> **Exercise**: Lift out, unaltered, the lines of the material below between the line holding "2023-04-14: 2 -> 1" and the line holding "2022-12-13: 11 -> 8", counting both.

> **Listed entries**:
* * * * * * * * *

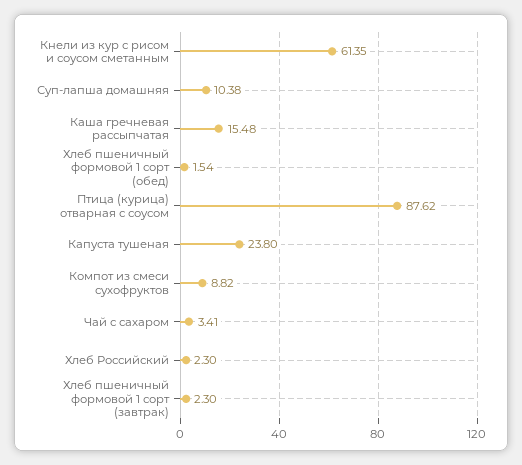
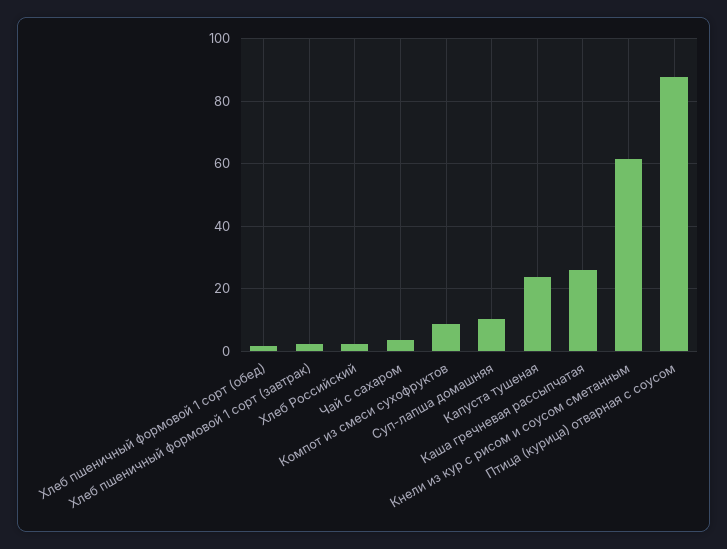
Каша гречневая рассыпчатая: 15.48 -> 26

* * * * * * * * *

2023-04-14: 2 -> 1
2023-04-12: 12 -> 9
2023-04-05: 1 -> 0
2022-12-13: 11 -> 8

* * * * * * * * *

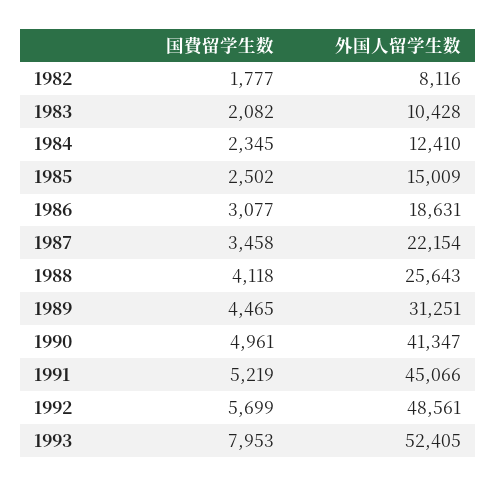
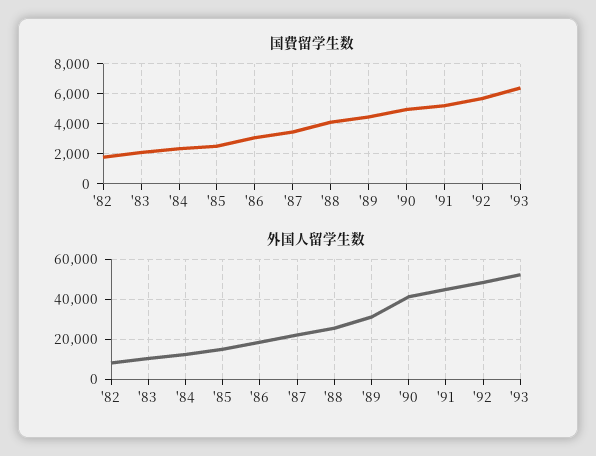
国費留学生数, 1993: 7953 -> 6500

* * * * * * * * *

> **Written solution**:
2023-04-14: 2 -> 1
2023-04-12: 12 -> 9
2023-04-05: 1 -> 0
2022-12-13: 11 -> 8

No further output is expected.